▶ BRIEF
Transcribe the entries from the line containing "collection date as typed: May 1916" through the end, both ends included, copying each line exactly.

++++ DATA FOR THIS EXERCISE ++++

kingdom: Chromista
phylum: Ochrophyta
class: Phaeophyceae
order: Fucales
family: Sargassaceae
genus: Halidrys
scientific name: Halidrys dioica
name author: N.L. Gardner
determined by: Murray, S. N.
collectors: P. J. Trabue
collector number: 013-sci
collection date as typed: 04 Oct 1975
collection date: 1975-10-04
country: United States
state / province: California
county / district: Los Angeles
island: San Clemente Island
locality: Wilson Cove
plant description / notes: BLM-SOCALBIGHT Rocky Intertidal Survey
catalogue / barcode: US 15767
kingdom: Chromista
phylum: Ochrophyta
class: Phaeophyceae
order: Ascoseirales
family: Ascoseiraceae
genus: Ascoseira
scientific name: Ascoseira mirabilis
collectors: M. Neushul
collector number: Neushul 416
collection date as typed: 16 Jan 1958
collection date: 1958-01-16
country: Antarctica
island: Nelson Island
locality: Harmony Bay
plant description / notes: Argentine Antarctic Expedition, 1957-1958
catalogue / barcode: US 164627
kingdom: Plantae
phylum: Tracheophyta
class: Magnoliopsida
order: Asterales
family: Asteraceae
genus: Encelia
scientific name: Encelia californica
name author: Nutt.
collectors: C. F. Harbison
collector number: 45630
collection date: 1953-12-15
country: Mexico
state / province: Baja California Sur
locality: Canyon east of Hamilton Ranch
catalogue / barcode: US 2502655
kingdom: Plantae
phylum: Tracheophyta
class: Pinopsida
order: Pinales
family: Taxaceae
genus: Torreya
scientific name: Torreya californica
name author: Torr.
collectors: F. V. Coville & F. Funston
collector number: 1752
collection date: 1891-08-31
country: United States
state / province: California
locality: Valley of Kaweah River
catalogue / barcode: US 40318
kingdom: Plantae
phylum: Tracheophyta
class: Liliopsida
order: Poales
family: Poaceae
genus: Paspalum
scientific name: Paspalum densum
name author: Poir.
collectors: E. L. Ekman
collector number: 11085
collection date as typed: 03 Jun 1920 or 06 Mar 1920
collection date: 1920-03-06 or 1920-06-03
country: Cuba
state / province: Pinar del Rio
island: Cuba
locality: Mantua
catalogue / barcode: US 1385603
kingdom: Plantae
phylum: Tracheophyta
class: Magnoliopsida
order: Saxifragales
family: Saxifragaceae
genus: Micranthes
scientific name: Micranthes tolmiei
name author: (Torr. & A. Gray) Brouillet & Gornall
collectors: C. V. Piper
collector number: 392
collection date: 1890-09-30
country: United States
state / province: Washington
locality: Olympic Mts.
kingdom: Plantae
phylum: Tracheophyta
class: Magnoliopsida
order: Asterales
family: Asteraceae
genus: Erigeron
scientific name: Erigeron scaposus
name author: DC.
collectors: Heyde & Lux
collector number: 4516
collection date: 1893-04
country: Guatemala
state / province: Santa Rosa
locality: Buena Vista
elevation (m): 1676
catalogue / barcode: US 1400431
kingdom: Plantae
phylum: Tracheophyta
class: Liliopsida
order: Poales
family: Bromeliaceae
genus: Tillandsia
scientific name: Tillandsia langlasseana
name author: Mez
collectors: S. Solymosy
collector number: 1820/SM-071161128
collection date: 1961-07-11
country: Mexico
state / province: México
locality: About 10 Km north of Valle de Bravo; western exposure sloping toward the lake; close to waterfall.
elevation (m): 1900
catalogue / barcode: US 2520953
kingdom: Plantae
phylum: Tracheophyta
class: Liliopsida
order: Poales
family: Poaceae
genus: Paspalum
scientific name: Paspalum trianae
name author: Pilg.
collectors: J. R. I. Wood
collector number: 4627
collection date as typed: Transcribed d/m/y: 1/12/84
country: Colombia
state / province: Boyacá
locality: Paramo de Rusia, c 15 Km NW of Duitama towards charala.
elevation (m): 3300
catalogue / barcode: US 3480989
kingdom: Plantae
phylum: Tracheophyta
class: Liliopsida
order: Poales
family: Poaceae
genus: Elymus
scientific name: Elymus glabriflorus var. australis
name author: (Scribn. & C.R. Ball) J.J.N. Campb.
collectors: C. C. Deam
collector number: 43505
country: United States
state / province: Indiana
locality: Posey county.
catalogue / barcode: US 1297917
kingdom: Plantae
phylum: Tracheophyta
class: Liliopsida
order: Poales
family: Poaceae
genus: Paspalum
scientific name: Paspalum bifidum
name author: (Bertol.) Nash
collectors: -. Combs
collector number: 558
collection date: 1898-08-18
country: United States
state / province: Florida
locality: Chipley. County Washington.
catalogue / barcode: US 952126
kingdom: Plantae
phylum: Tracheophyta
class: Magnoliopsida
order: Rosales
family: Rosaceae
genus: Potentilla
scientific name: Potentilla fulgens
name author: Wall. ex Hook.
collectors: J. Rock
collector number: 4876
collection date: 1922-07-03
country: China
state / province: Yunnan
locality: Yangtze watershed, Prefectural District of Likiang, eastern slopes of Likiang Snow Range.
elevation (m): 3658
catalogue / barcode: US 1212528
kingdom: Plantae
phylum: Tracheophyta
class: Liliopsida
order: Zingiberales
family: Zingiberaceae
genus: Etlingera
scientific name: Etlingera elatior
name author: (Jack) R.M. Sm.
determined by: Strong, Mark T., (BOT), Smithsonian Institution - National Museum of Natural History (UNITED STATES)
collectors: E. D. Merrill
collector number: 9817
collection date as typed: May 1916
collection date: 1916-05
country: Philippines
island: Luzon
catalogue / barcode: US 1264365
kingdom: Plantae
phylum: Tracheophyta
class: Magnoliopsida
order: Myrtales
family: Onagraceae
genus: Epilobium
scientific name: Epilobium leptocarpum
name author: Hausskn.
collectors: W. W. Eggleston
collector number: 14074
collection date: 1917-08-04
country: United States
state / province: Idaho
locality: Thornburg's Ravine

++++

▶ FINISHED TASK
collection date as typed: May 1916
collection date: 1916-05
country: Philippines
island: Luzon
catalogue / barcode: US 1264365
kingdom: Plantae
phylum: Tracheophyta
class: Magnoliopsida
order: Myrtales
family: Onagraceae
genus: Epilobium
scientific name: Epilobium leptocarpum
name author: Hausskn.
collectors: W. W. Eggleston
collector number: 14074
collection date: 1917-08-04
country: United States
state / province: Idaho
locality: Thornburg's Ravine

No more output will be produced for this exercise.